If epsilon is 0.0001, similar reasoning will show that there are 4999 parts of C for every H, and with the hot water off, the rise is L = 0.0001*C = 0.4999*H(old)
The close “a” gets to unity, the more of the rise is due to C, and not to H. We can keep going until there are 49999999999999999 parts of C for every H, and turning the water off yields L = 0.49999999999999999*H(old). And more.
It all depends on the response of the sinks.
Stephen Wilde says:
September 9, 2012 at 10:42 am
According to the AIRS data CO2 ‘plumes’ are appearing downwind of warm oceans beneath the sunny subtropical high pressure cells thus the ocean is the source
Stephen, I suspect this is simply due to lots of co2 dissolving into the colder high latitude oceans, and coming out again as currents take it across the tropics, where it is then absorbed by biomass and re-emitted by the herbivores and omnivores etc. Also, the volcanic soils will be emitting, this is why the ‘ring of fire’ is also a co2 hotspot.

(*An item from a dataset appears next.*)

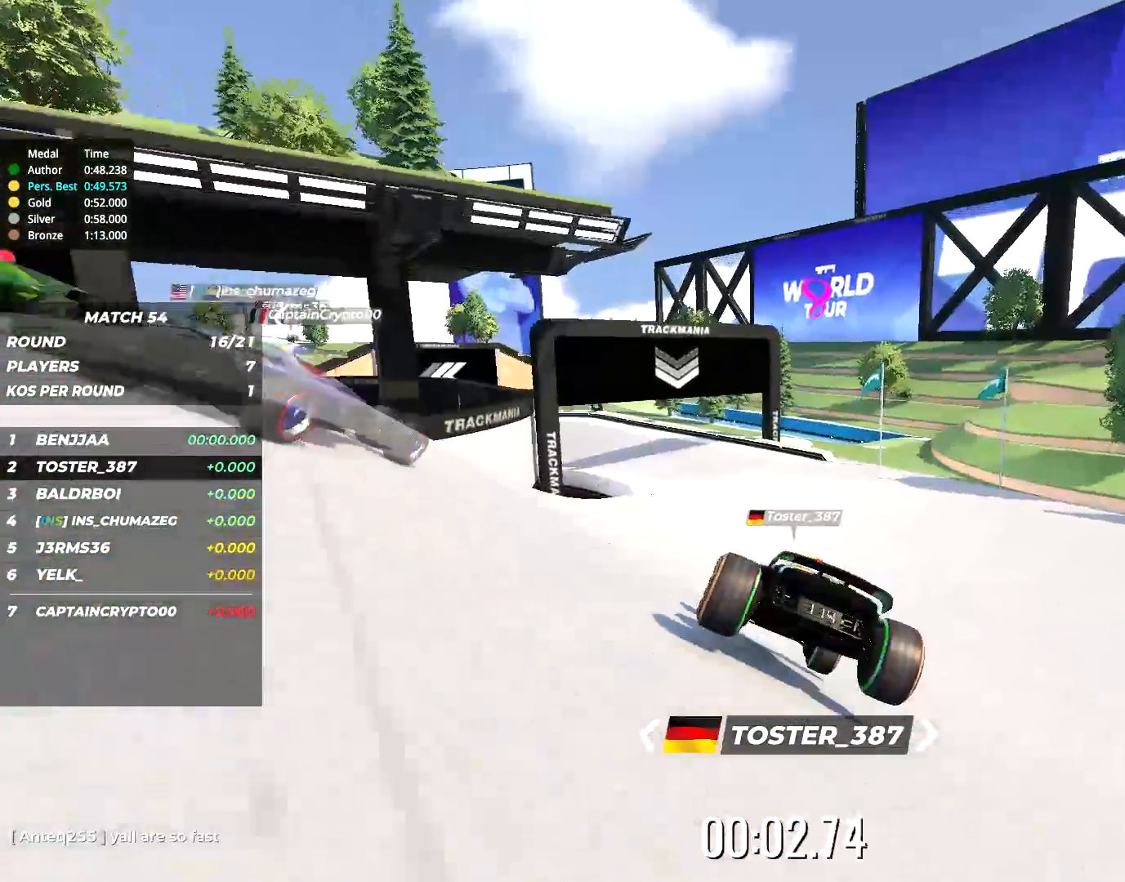
{"keys": ["left", "up"], "events": [[484, "left", "down"]]}
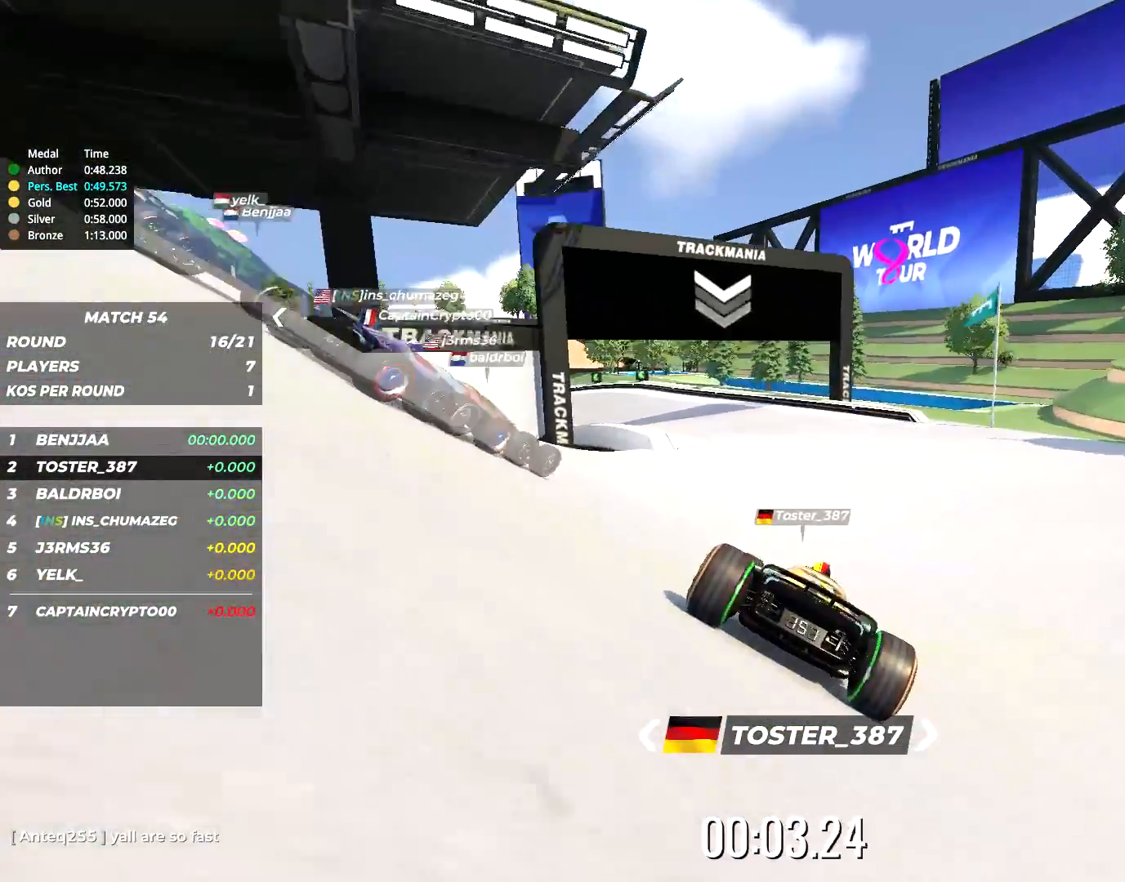
{"keys": ["left", "up"], "events": [[150, "left", "up"], [217, "left", "down"]]}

As you say, co2 plumes downwind of industry are not in evidence. This will be because the new discovery of the true scale of volcagenic emission along with other natural sources dwarfs the human contribution by far more than the IPCC says.
Bart says:
September 9, 2012 at 10:20 am
L is always 1/2 of H. That is the observational constraint.
No, that isn’t a constraint. The data show L between 0 and 1 * H. The average is ~0.5 * H (by coincidence, as result of the increasing inflow of H and the resulting increasing level in the sink), but there is nothing that says that this is a “must”. This is the basic error you did make in the assumptions.
For maximum C, take a = 1 – epsilon, where epsilon is a small number. Then
L = epsilon*H + epsilon*C = 0.5*H
The observations show that L is not fixed at 0.5*H (it may be 0.001*H or 0.999*H) and a is at minimum C/(C+H), or L would be larger than H, which is not observed and at maximum = 1, or L would be negative, which isn’t observed either. For a = 1, L = 0 * H and D = H + C
Thus if a = 1 – epsilon
then
L = epsilon*H + epsilon*C = epsilon2*H
where epsilon2 = epsilon * (H + C) / H
also very small and C doesn’t need to go to infinity to fulfill the result and is hardly of interest.
Bart says:
September 9, 2012 at 10:20 am
Some addition:
Assuming the cold waterflow constant, and starting with L = 0 (thus D = C) and you gradually increase, slightly exponential, the hot waterflow, starting from zero, over time. How will L react on that?
“Stephen, I suspect this is simply due to lots of co2 dissolving into the colder high latitude oceans, and coming out again as currents take it across the tropics, where it is then absorbed by biomass and re-emitted by the herbivores and omnivores etc. ”
Yes, I agree that recirculating ocean waters bring CO2 rich water back to the tropics.
Then the amount of sunshine reaching the ocean surface determines how much CO2 is released as the sunshine warms the top 200 metres or so.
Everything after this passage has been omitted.